(236g) Synthesis of Hierarchical Sn-MFI As Lewis Acid Catalysts for Isomerization of Cellulosic Sugars

Zeolites are crystalline microporous materials with distinct pore dimensions, connectivity and framework compositions, which are widely used in petrochemical and biomass processing. However, the catalytic performance of zeolites is frequently hindered by the slow molecular diffusion in the microporous networks (0.5 nm to 2 nm), in particular when bulky molecules are reacted. A proven strategy to overcome the diffusion limitation is to create secondary mesopores into zeolites, leading to the formation of hierarchical porous structures. The secondary mesopores could enhance the diffusion of molecules to the active sites and desorption of the formed products. 

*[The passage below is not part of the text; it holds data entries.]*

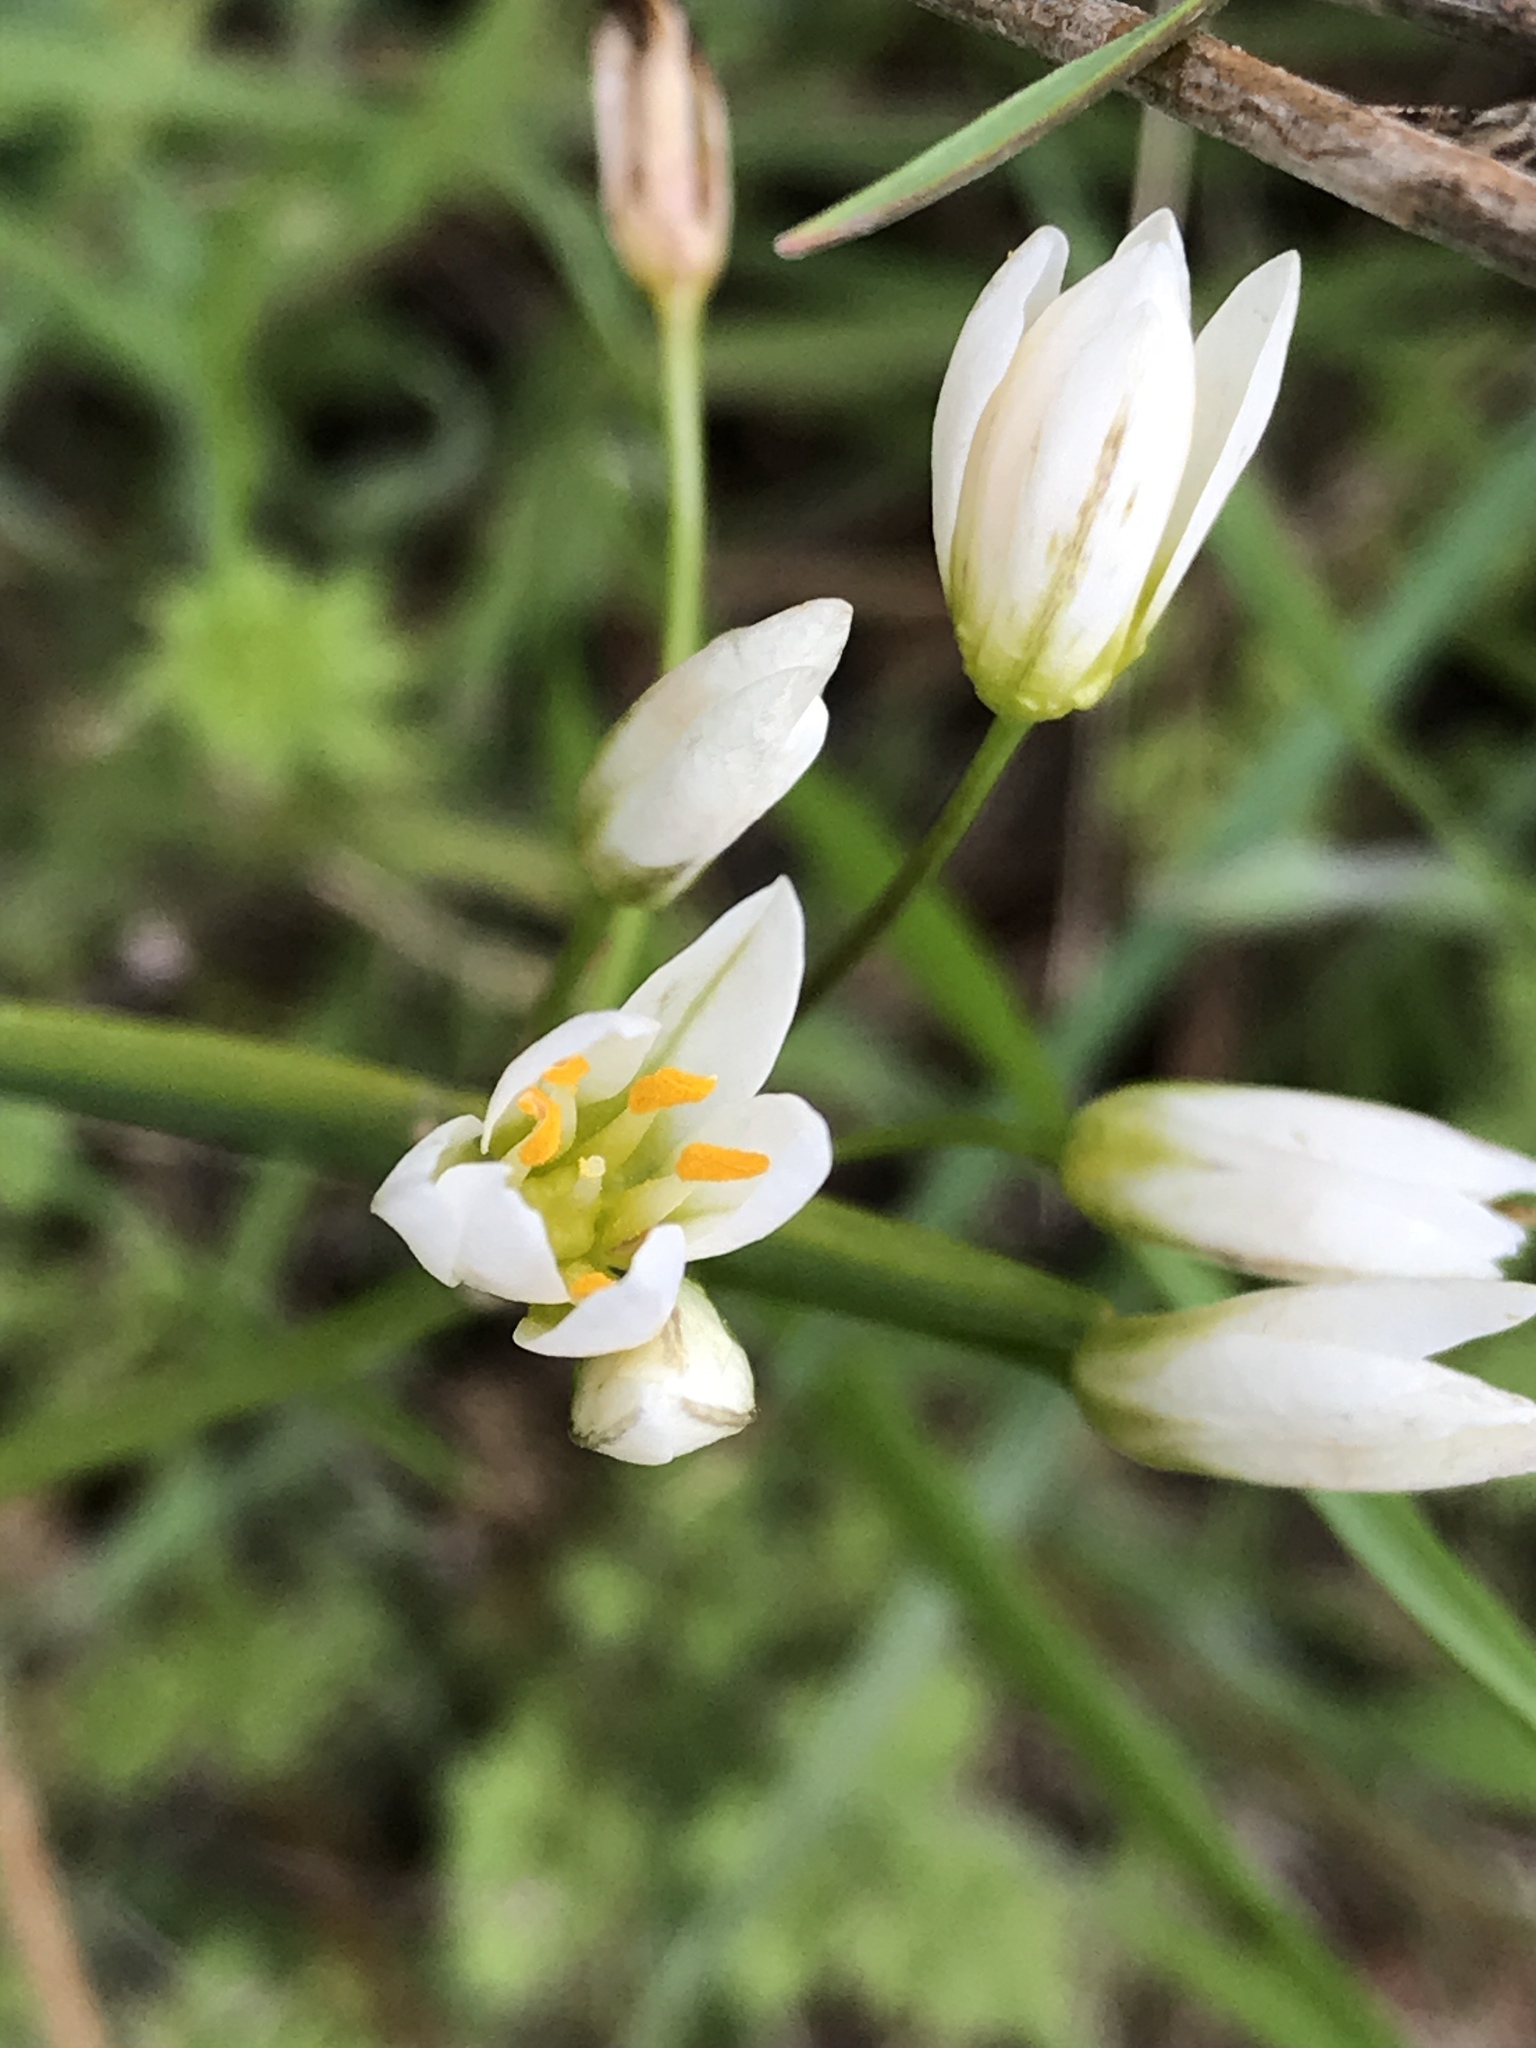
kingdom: Plantae
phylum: Tracheophyta
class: Liliopsida
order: Asparagales
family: Amaryllidaceae
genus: Nothoscordum
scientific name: Nothoscordum bivalve
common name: Crow-poison
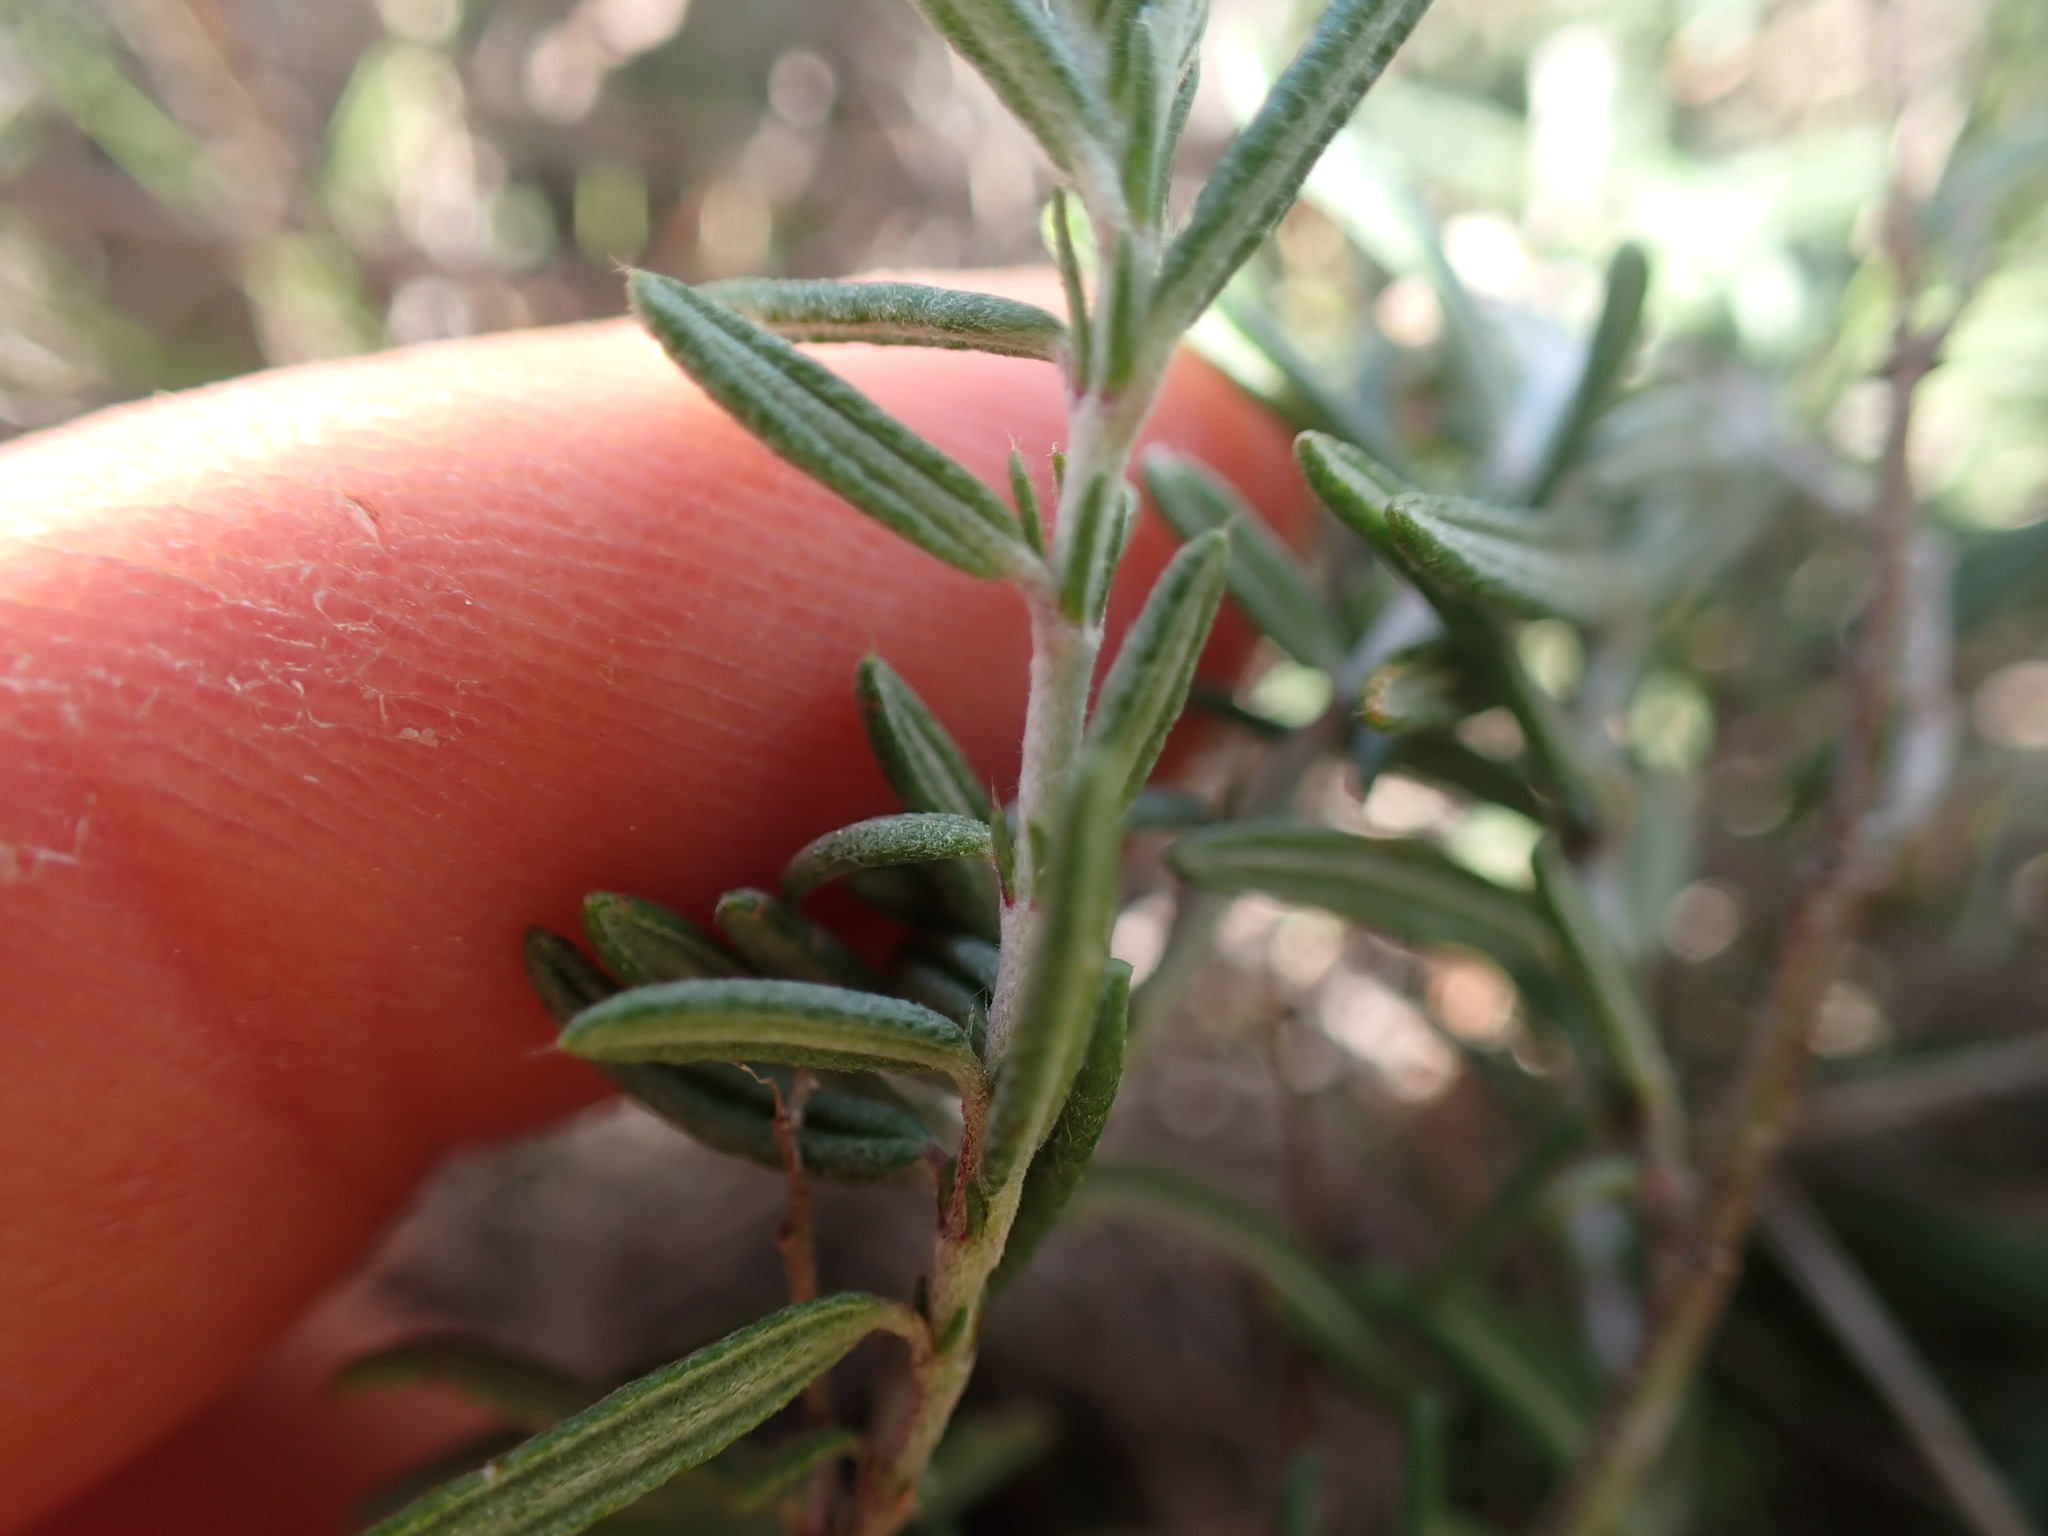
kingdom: Plantae
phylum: Tracheophyta
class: Magnoliopsida
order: Malvales
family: Cistaceae
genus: Helianthemum
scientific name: Helianthemum apenninum
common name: White rock-rose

  In this work, hierarchical stannosilicate molecular sieves with ordered mesoporosity and MFI topology (three dimensionally ordered mesoporous imprinted (3DOm-i) Sn-MFI) have been successfully synthesized within the confined space of three dimensionally ordered mesoporous (3DOm) carbon via a seeded growth approach. The obtained 3DOm-i Sn-MFI consists of uniform 30 nm spherical opaline structures having ordered mesopores with a pore size from 4 nm to 11 nm. The 3DOm-i Sn-MFI exhibits higher catalytic activity for the isomerization of cellulosic sugars than the conventional 300 nm Sn-MFI and 60 μm Sn-MFI catalysts. It is revealed that there is no diffusion limitation for the isomerization of a triose sugar, conversion of dihydroxyacetone (DHA) into methyl lactate (ML). 3DOm-i Sn-MFI offers significant improvements for the isomerizations of C₅ and C₆ sugars, such as xylose and glucose, by greatly promoting molecular transport. The reaction rate of xylose on 3DOm-i Sn-MFI is at least 20 times higher than that on conventional bulky sized Sn-MFI. The reaction rate for glucose is also enhanced over 3DOm-i Sn-MFI, but to a lesser extent as compared to the reaction of xylose. This is possibly because it is difficult for glucose to diffuse into the 10 membered-ring pore of MFI, and the reaction might only occur on the external surface of the Sn-MFI catalysts. Furthermore, the combination of seeded growth with confined synthesis provides us with synthesizing hierarchical Sn-MFI using commercially available carbon materials such as carbon black and activated carbon, indicating that the synthesis methodology is versatile and reliable for tailoring the structure of hierarchical zeolites.